Description of the task:
Retype each of the following rows word for word, with every line kept as it appears.

----- Provided data -----

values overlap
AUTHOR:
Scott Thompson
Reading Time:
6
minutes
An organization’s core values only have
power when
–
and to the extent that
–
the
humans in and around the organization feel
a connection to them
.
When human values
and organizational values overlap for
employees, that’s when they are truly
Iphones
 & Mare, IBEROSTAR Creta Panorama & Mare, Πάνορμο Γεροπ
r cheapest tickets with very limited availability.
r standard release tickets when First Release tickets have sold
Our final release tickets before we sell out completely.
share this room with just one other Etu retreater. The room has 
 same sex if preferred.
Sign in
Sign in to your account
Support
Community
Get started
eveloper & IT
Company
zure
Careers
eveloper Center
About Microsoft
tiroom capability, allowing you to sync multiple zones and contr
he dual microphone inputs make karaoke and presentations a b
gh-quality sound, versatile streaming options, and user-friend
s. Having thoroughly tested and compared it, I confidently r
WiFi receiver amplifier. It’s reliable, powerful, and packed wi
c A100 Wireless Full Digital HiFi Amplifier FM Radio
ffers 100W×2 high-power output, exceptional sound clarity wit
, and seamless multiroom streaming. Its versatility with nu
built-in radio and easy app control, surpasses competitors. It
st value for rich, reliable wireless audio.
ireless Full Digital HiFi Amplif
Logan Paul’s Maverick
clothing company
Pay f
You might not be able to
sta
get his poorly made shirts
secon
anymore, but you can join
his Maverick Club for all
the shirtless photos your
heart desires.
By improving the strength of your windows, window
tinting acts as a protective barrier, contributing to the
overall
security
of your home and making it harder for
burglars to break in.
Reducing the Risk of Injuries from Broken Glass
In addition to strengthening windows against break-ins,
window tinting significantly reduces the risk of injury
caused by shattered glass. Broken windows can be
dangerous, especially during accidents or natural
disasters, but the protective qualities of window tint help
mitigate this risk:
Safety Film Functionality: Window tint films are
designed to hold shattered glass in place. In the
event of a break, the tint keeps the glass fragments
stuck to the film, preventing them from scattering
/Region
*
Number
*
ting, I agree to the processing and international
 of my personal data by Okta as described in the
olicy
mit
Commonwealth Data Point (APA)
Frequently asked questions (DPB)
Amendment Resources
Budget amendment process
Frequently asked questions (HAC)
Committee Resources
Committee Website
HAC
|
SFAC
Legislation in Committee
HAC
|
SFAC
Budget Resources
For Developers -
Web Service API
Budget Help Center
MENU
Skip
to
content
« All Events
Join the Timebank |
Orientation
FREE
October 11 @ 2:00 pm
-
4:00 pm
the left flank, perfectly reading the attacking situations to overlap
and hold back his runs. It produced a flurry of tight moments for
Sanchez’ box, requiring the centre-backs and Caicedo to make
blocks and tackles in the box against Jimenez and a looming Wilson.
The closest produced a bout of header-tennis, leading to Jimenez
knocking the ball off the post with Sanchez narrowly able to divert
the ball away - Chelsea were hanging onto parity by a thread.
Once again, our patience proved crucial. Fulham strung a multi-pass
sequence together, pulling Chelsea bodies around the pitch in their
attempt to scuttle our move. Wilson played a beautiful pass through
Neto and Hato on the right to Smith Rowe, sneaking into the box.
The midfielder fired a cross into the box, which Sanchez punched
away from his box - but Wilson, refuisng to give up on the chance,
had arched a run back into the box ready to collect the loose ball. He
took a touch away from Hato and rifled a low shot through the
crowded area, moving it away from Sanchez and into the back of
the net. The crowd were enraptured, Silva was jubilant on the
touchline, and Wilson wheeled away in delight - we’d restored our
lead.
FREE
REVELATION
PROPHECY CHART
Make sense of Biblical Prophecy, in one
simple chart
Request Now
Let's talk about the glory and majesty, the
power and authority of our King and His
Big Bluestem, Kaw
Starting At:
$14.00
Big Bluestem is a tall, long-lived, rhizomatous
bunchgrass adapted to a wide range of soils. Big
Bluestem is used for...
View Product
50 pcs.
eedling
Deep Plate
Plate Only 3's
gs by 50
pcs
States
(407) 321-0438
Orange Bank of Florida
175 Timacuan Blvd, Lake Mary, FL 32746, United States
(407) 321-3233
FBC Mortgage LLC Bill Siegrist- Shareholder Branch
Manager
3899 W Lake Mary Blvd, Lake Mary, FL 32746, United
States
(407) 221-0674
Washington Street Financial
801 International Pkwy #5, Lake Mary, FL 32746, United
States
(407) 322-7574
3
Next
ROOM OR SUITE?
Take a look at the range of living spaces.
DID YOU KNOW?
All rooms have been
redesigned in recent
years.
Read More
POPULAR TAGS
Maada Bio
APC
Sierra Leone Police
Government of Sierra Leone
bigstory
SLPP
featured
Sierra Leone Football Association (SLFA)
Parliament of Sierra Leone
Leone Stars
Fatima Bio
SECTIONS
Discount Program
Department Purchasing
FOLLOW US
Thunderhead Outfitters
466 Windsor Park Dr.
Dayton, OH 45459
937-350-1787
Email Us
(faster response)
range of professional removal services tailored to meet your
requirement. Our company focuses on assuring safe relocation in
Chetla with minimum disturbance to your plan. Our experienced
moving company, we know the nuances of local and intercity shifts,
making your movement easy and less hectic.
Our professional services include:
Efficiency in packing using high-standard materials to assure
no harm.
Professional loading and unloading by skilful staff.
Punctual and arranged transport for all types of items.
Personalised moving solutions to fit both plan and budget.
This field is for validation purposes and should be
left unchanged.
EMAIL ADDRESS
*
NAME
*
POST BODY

-----

Finished task:
values overlap
AUTHOR:
Scott Thompson
Reading Time:
6
minutes
An organization’s core values only have
power when
–
and to the extent that
–
the
humans in and around the organization feel
a connection to them
.
When human values
and organizational values overlap for
employees, that’s when they are truly
Iphones
 & Mare, IBEROSTAR Creta Panorama & Mare, Πάνορμο Γεροπ
r cheapest tickets with very limited availability.
r standard release tickets when First Release tickets have sold
Our final release tickets before we sell out completely.
share this room with just one other Etu retreater. The room has 
 same sex if preferred.
Sign in
Sign in to your account
Support
Community
Get started
eveloper & IT
Company
zure
Careers
eveloper Center
About Microsoft
tiroom capability, allowing you to sync multiple zones and contr
he dual microphone inputs make karaoke and presentations a b
gh-quality sound, versatile streaming options, and user-friend
s. Having thoroughly tested and compared it, I confidently r
WiFi receiver amplifier. It’s reliable, powerful, and packed wi
c A100 Wireless Full Digital HiFi Amplifier FM Radio
ffers 100W×2 high-power output, exceptional sound clarity wit
, and seamless multiroom streaming. Its versatility with nu
built-in radio and easy app control, surpasses competitors. It
st value for rich, reliable wireless audio.
ireless Full Digital HiFi Amplif
Logan Paul’s Maverick
clothing company
Pay f
You might not be able to
sta
get his poorly made shirts
secon
anymore, but you can join
his Maverick Club for all
the shirtless photos your
heart desires.
By improving the strength of your windows, window
tinting acts as a protective barrier, contributing to the
overall
security
of your home and making it harder for
burglars to break in.
Reducing the Risk of Injuries from Broken Glass
In addition to strengthening windows against break-ins,
window tinting significantly reduces the risk of injury
caused by shattered glass. Broken windows can be
dangerous, especially during accidents or natural
disasters, but the protective qualities of window tint help
mitigate this risk:
Safety Film Functionality: Window tint films are
designed to hold shattered glass in place. In the
event of a break, the tint keeps the glass fragments
stuck to the film, preventing them from scattering
/Region
*
Number
*
ting, I agree to the processing and international
 of my personal data by Okta as described in the
olicy
mit
Commonwealth Data Point (APA)
Frequently asked questions (DPB)
Amendment Resources
Budget amendment process
Frequently asked questions (HAC)
Committee Resources
Committee Website
HAC
|
SFAC
Legislation in Committee
HAC
|
SFAC
Budget Resources
For Developers -
Web Service API
Budget Help Center
MENU
Skip
to
content
« All Events
Join the Timebank |
Orientation
FREE
October 11 @ 2:00 pm
-
4:00 pm
the left flank, perfectly reading the attacking situations to overlap
and hold back his runs. It produced a flurry of tight moments for
Sanchez’ box, requiring the centre-backs and Caicedo to make
blocks and tackles in the box against Jimenez and a looming Wilson.
The closest produced a bout of header-tennis, leading to Jimenez
knocking the ball off the post with Sanchez narrowly able to divert
the ball away - Chelsea were hanging onto parity by a thread.
Once again, our patience proved crucial. Fulham strung a multi-pass
sequence together, pulling Chelsea bodies around the pitch in their
attempt to scuttle our move. Wilson played a beautiful pass through
Neto and Hato on the right to Smith Rowe, sneaking into the box.
The midfielder fired a cross into the box, which Sanchez punched
away from his box - but Wilson, refuisng to give up on the chance,
had arched a run back into the box ready to collect the loose ball. He
took a touch away from Hato and rifled a low shot through the
crowded area, moving it away from Sanchez and into the back of
the net. The crowd were enraptured, Silva was jubilant on the
touchline, and Wilson wheeled away in delight - we’d restored our
lead.
FREE
REVELATION
PROPHECY CHART
Make sense of Biblical Prophecy, in one
simple chart
Request Now
Let's talk about the glory and majesty, the
power and authority of our King and His
Big Bluestem, Kaw
Starting At:
$14.00
Big Bluestem is a tall, long-lived, rhizomatous
bunchgrass adapted to a wide range of soils. Big
Bluestem is used for...
View Product
50 pcs.
eedling
Deep Plate
Plate Only 3's
gs by 50
pcs
States
(407) 321-0438
Orange Bank of Florida
175 Timacuan Blvd, Lake Mary, FL 32746, United States
(407) 321-3233
FBC Mortgage LLC Bill Siegrist- Shareholder Branch
Manager
3899 W Lake Mary Blvd, Lake Mary, FL 32746, United
States
(407) 221-0674
Washington Street Financial
801 International Pkwy #5, Lake Mary, FL 32746, United
States
(407) 322-7574
3
Next
ROOM OR SUITE?
Take a look at the range of living spaces.
DID YOU KNOW?
All rooms have been
redesigned in recent
years.
Read More
POPULAR TAGS
Maada Bio
APC
Sierra Leone Police
Government of Sierra Leone
bigstory
SLPP
featured
Sierra Leone Football Association (SLFA)
Parliament of Sierra Leone
Leone Stars
Fatima Bio
SECTIONS
Discount Program
Department Purchasing
FOLLOW US
Thunderhead Outfitters
466 Windsor Park Dr.
Dayton, OH 45459
937-350-1787
Email Us
(faster response)
range of professional removal services tailored to meet your
requirement. Our company focuses on assuring safe relocation in
Chetla with minimum disturbance to your plan. Our experienced
moving company, we know the nuances of local and intercity shifts,
making your movement easy and less hectic.
Our professional services include:
Efficiency in packing using high-standard materials to assure
no harm.
Professional loading and unloading by skilful staff.
Punctual and arranged transport for all types of items.
Personalised moving solutions to fit both plan and budget.
This field is for validation purposes and should be
left unchanged.
EMAIL ADDRESS
*
NAME
*
POST BODY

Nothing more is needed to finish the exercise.